Marie-Julie Dallaire, réalisatrice du documentaire Comme une vague. Photo: Josie Desmarais/Métro

«Je ne m’attendais pas à pleurer autant», confie la réalisatrice Marie-Julie Dallaire en parlant de la création de son documentaire Comme une vague, œuvre cinématographique ultra sensorielle qui démontre superbement l’immense pouvoir de la musique.

«Je ne m’attendais pas à faire pleurer le public non plus», poursuit-elle en entrevue. Lors de la première du film le 19 mars dernier, au Festival du film sur l’art, des spectateurs ont dû changer leur masque imbibé de larmes.

Pourtant, celle qui œuvre depuis près de 30 ans en cinéma – elle a notamment fait partie de l’équipe de réalisation d’Arrival de Denis Villeneuve – se décrit comme une cinéaste pudique. «Je ne veux pas jouer avec les émotions. Malgré ça, on dirait qu’à cause du sujet, on est tout le temps à fleur de peau.»

Si son documentaire tire des larmes, c’est qu’il regorge de beauté, tant dans le fond que dans la forme. «L’idée était d’essayer de rendre un hommage à cette chose qui fait partie de nos vies, qui nous accompagne quotidiennement», résume-t-elle d’un ton enjoué.

En donnant la parole à une multitude d’intervenants aux bagages hyper diversifiés – musicothérapeute, ethnomusicologue, neuroscientifique, musiciens de tous horizons, réfugiés, etc. – Comme une vague dresse un état des lieux à la fois cérébral et émotif du pouvoir de la musique.

Ou, pour reprendre les mots du producteur exécutif du film Jean-Marc Vallée, «une savante et heureuse alchimie entre le rationnel et l’inexplicable». Pour la petite histoire, le réalisateur de Sharp Objects, Dallas Buyers Club et Wild s’est associé au film après avoir eu un coup de cœur en visionnant le projet de son amie.

«J’étais surpris d’éprouver parfois une énorme émotion sans avertissement. Le générique de fin s’est mis à défiler, j’étais dans un tel état que j’ai voulu partager le moment de grâce que je venais de vivre», raconte-t-il.

Des moments de grâce, les musiciens en éprouvent lorsqu’ils pratiquent leur art. Patrick Watson et Ezra Azmon confient à la caméra avoir l’impression qu’une une force quasi-divine s’exprime à travers leurs instruments. «Ça peut avoir l’air ésotérique hors contexte, mais ça ne l’est pas!» assure Marie-Julie Dallaire, qui se décrit comme une personne très terre-à-terre.

«La musique, c’est tellement gros, tellement immense, tellement fort… Quel autre sujet peut être aussi prenant?» -Marie-Julie Dallaire

Patrick Watson avait d’ailleurs parlé de ce pouvoir indescriptible de la musique en entrevue avec Métro à la sortie de son album Wave, fin 2019. «Elle est faite pour être une présence plus grande que nous. C’est ainsi que je la vois. Elle ne m’appartient pas. Je fournis un moment qu’on partage tous ensemble, mais ça ne vient pas de moi, ça vient de là», avait-il dit en regardant tout autour de lui.

Lors du processus de création de ce film, Marie-Julie Dallaire s’est elle-même sentie portée par son sujet. Lorsqu’elle a partagé cette impression à Patrick Watson, il lui a répondu : «C’est normal, c’est ça que la musique fait», raconte-t-elle en riant.
-.-.-
**Travail demandé:**
a) Recopiez le passage du texte qui va de «Lors du processus» jusqu'à «raconte-t-elle en riant.» inclus.
b) Résumez le texte en deux phrases.
c) Selon le texte, pourquoi Jean-Marc Vallée s'est-il associé au film ? Répondez en une ou deux phrases.
Les enregistrements qui viennent ensuite n'ont aucun lien avec le texte.

Données d'annotation par boîtes
-.-.-
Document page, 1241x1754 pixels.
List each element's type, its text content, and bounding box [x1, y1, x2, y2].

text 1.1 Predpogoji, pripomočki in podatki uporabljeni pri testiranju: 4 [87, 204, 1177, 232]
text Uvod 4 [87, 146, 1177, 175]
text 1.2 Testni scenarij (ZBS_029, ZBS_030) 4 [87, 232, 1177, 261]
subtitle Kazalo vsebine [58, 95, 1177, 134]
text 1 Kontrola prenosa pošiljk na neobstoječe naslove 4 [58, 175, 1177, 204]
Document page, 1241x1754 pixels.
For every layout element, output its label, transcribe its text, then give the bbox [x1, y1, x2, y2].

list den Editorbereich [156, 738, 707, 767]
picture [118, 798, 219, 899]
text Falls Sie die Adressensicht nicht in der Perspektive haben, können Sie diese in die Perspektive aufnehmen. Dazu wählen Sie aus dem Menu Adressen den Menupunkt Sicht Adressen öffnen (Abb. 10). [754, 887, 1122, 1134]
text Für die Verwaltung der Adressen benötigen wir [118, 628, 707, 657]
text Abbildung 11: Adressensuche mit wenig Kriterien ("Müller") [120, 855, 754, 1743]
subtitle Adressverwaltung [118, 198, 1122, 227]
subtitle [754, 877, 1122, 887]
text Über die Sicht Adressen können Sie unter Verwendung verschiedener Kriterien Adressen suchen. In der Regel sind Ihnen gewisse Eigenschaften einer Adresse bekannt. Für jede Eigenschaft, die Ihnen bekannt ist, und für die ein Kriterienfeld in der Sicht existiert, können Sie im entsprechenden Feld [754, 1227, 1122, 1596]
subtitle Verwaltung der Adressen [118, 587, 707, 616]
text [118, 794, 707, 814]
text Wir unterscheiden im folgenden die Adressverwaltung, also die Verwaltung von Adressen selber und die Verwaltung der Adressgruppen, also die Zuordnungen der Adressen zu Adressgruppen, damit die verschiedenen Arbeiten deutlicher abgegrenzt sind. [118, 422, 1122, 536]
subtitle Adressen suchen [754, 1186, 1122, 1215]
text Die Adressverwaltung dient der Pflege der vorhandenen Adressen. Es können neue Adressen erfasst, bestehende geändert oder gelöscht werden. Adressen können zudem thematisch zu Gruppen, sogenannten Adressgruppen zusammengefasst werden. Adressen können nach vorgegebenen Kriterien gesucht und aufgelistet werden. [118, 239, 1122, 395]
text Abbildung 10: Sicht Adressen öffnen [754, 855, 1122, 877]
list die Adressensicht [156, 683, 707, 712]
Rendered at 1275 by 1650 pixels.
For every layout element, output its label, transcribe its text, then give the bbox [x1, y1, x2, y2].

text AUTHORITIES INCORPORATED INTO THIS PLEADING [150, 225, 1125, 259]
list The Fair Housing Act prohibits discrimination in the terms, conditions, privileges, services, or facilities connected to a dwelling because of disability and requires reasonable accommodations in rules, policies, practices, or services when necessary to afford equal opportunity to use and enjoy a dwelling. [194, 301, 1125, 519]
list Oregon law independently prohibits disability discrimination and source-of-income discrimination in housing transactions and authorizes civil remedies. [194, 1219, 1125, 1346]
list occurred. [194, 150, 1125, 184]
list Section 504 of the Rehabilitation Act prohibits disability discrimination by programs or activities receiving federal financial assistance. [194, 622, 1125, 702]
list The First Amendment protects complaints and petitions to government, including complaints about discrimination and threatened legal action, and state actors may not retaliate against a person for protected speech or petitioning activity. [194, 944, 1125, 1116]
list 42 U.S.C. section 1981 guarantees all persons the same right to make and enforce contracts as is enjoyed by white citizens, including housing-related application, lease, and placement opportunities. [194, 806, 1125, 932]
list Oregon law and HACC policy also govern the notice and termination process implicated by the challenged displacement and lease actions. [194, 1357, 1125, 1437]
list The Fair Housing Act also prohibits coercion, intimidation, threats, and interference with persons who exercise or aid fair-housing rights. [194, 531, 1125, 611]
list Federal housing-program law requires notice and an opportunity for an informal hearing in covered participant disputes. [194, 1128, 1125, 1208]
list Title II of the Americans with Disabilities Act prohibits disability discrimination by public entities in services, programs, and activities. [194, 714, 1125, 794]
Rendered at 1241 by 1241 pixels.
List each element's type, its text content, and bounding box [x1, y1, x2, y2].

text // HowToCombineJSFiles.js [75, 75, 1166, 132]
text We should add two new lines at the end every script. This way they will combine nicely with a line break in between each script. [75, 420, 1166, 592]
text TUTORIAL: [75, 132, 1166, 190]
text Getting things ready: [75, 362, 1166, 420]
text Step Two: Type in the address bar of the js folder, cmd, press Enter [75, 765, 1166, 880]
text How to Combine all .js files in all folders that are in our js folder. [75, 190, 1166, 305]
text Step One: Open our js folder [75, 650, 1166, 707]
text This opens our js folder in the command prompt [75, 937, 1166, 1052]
-.-.-
**Exercice corrigé:**
a)
Lors du processus de création de ce film, Marie-Julie Dallaire s’est elle-même sentie portée par son sujet. Lorsqu’elle a partagé cette impression à Patrick Watson, il lui a répondu : «C’est normal, c’est ça que la musique fait», raconte-t-elle en riant.

b) Dans son documentaire Comme une vague, Marie-Julie Dallaire rend hommage au pouvoir de la musique en donnant la parole à des intervenants très variés, et le film a fait pleurer des spectateurs lors de sa première au Festival du film sur l'art. Jean-Marc Vallée, touché par le projet, s'y est associé comme producteur exécutif, et des musiciens comme Patrick Watson y disent sentir une force presque divine s'exprimer à travers leurs instruments.

c) Il a eu un coup de cœur en visionnant le projet de son amie. À la fin du film, il était si ému qu'il a voulu partager le moment de grâce qu'il venait de vivre.